A six-week dose-response study of the ocular hypotensive effect of dorzolamide with a one-year extension. Dorzolamide Dose-Response Study Group

Abstract

Purpose: To investigate the efficacy and dose-response relationship of three concentrations (0.2%, 0.7%, and 2.0%) of dorzolamide hydrochloride in lowering elevated intraocular pressure (IOP) in patients during a six-week period and to evaluate the efficacy of 0.7% and 2.0% dorzolamide administered for an additional year.
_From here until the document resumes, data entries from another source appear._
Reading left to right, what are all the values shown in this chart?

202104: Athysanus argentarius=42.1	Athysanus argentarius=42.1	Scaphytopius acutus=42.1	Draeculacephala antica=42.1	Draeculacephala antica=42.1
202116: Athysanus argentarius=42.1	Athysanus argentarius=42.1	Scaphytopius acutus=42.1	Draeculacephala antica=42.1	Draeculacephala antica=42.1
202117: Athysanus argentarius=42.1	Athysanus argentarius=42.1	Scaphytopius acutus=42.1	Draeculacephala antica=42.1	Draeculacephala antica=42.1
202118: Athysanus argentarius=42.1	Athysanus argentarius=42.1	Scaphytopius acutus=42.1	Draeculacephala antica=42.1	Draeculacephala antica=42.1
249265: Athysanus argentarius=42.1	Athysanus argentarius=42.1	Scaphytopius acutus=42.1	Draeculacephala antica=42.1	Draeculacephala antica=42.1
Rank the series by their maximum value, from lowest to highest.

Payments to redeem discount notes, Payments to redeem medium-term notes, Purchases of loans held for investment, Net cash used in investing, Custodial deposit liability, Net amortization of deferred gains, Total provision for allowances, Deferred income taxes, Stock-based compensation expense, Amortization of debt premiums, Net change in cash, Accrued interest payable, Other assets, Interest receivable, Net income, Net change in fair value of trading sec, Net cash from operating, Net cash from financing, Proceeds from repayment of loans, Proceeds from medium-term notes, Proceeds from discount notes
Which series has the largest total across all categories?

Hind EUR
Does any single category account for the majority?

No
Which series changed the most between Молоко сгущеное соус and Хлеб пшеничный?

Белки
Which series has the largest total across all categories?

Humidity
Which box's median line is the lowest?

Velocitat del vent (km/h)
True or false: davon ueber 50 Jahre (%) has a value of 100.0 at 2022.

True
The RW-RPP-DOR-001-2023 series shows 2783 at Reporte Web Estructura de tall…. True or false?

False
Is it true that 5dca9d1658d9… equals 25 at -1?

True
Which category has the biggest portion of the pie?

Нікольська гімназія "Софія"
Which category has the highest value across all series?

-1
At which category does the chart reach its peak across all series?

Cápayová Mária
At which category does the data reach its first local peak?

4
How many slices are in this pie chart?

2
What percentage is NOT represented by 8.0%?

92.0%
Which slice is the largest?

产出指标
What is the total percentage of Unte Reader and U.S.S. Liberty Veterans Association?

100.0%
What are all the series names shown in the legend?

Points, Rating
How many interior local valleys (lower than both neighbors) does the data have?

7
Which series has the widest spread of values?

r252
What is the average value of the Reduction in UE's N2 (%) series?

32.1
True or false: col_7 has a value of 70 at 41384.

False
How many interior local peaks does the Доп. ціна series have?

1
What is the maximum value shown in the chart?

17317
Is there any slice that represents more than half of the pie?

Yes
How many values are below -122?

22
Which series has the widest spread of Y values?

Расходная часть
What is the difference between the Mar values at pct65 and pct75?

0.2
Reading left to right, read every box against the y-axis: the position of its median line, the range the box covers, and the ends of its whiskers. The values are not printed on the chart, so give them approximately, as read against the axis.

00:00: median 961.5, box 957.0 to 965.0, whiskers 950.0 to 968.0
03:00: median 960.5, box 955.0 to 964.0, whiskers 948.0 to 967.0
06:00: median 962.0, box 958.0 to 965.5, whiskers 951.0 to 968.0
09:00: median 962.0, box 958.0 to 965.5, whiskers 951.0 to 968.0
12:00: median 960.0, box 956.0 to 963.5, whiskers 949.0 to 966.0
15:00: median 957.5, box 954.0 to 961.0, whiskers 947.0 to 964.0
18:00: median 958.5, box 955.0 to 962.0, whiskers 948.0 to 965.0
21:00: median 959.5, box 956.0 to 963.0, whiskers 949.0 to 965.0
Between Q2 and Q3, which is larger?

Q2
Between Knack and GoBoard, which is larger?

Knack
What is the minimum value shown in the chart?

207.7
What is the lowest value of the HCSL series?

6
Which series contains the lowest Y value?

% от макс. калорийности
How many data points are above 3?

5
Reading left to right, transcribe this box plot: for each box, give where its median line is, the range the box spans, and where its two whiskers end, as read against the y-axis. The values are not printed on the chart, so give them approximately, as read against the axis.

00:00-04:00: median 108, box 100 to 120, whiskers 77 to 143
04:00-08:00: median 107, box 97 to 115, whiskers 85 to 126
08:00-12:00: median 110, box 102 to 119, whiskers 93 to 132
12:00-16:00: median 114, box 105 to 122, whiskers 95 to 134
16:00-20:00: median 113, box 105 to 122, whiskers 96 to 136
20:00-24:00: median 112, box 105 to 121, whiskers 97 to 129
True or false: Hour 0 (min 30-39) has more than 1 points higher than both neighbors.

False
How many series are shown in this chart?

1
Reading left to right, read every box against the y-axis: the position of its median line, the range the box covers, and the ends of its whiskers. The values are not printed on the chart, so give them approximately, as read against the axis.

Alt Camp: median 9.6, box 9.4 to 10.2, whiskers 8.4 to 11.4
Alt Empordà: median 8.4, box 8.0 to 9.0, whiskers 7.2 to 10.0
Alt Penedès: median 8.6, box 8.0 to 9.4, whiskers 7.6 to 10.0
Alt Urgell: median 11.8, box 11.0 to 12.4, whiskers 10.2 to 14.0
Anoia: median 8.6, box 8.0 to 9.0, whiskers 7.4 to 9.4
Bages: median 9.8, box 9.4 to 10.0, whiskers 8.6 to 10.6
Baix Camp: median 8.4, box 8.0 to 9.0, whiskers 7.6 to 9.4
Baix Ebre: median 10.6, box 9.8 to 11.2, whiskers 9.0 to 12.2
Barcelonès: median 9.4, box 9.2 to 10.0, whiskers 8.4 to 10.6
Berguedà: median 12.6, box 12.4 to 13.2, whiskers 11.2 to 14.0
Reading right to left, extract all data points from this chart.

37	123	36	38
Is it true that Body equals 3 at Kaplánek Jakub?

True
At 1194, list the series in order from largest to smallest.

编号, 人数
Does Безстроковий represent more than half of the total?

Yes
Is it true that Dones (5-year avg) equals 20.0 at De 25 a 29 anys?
Methods: This prospective, double-masked, randomized, placebo-controlled, multinational study enrolled 333 adults with open-angle glaucoma or ocular hypertension. During the six-week dose-response phase, patients were randomized to thrice-daily dosing of four treatments: 0.2%, 0.7%, or 2.0% dorzolamide or placebo (vehicle of dorzolamide). During a one-year extension, patients received 0.7% or 2.0% dorzolamide, and, if needed, 0.5% timolol twice daily for elevated IOP.

Results: In the dose-response phase, mean percent reduction of IOP (peak) was 16% to 18% for 2.0% and 0.7% dorzolamide and 4% to 7% for the placebo group, for a net reduction of IOP by dorzolamide of 11% to 14%. The 0.2% concentration of dorzolamide was not sufficiently active for further consideration. During the extension, dorzolamide maintained an adequate reduction of IOP in 55% (174 of 316) of patients. Throughout the study, the reduction in IOP was numerically greater for patients receiving 2.0% vs 0.7% dorzolamide. After 12 months of receiving dorzolamide, 20% to 28% of total carbonic anhydrase activity was observed.

Conclusions: Topical dorzolamide used three times daily in concentrations of 0.7% or 2.0% lowered IOP and was generally well tolerated as monotherapy or in combination with 0.5% timolol.